Celle, initialement basée sur un roman dont il se détourne vite, narre les affres du système des crédits à la consommation, piège inextricable et à la limite de l'inexplicable, pour qui n'est pas dans les arcanes du système. Car l'ennemi dans le film a ceci de vicieux qu'il est partout et nulle part à la fois: il s'agit de la machine à endetter, irréversiblement, dont le banquier, la représentante des associations et même le vendeur à qui Yann ramène une paire de basket volée par son fils par la force des choses, sont autant de maillons de indémaillable chaîne. Nul n'est à blâmer, et pourtant, personne ne peut rien, ce qui présente une situation anxiogène aussi convaincante qu'étouffante, quitte à légèrement abuser de détails misérabilistes, et à adopter envers certains personnages, tel ce petit mafieux moderne, une approche un poil manichéenne.

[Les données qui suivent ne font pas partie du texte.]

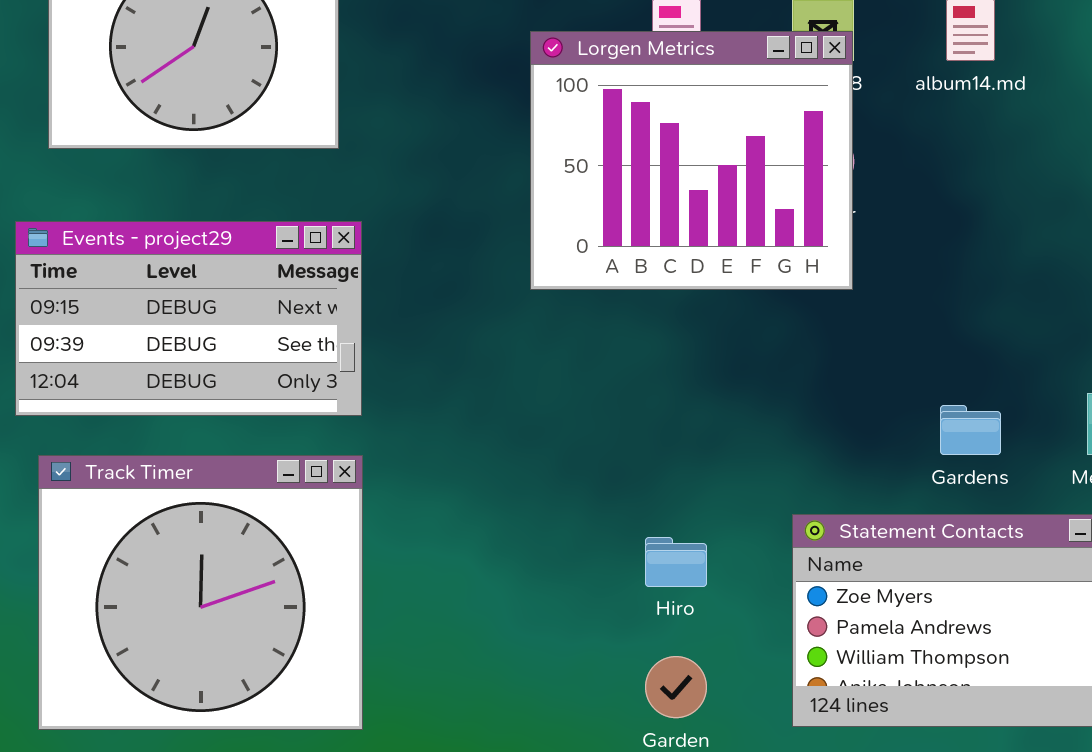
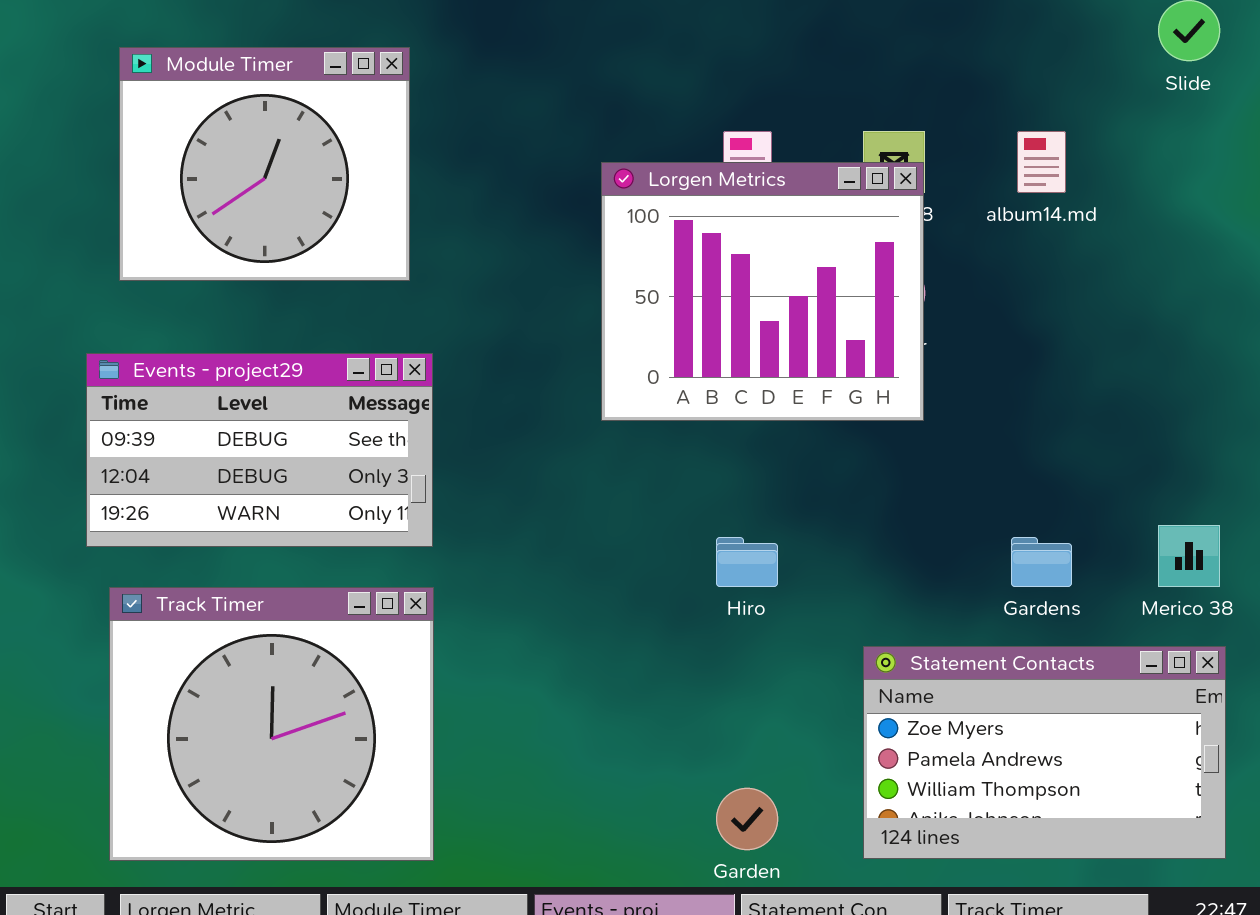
Events - project29: [15,221,362,416] -> [86,353,433,547], scrolled down 1 row
Hiro: [645,537,707,587] -> [716,537,778,587], moved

Le deuxième film dans le film, serait celui de la reconstruction de Yann et de Slimane l'un avec l'autre, et l'un par l'autre. Or, le propos est ici moins convaincant, car, d'une part, en guise de reconstruction, on a surtout l'impression d'assister à l'émiettement de la force combattive de Yann, la rage de con-vaincre laissant place à l'instinct de survie de la bête acculée. Car, comme dans les films des Dardenne, avec lesquels Une Vie Meilleure présente de nombreuses similarités, les personnages sont par leur mouvement, leur action et leur refus de l'inertie et de la fatalité de leur condition. Là où le Gamin au Vélo montrait avec ferveur que la re-création de lien familial ne passait pas nécessairement par le lien de sang, le film de Cédric Kahn se montre un peu moins convaincant sur ce terrain-là, la faute à une narration un peu trop imprécise, multipliant l'anecdotique semi-improvisé et l'ellipse, là où l'explication eût pu être intéressante. Néanmoins, comme les cinéastes belges, Kahn maintient son film à flot grâce à une énergie et une direction d'acteurs sans faille, et grâce à un sens de la retenue dans la mise en scène -les rares incursions de musique n'apparaissent que sur la fin du métrage.
En bref, voilà un film qui montre avec véracité les méfaits de l'appauvrissement moderne, dans une société régies par des règles de plus en plus absurdes et inégalitaires, où seuls les plus riches parviennent invariablement à s'enrichir, tandis que les autres sont condamnés à se résigner à leur condition, ou à quitter le pays pour recommencer, ailleurs. On soulignera la bonne prestation générale, et la sobriété de la mise en scène, qui, quoique légère, évite de dégouliner de pathos.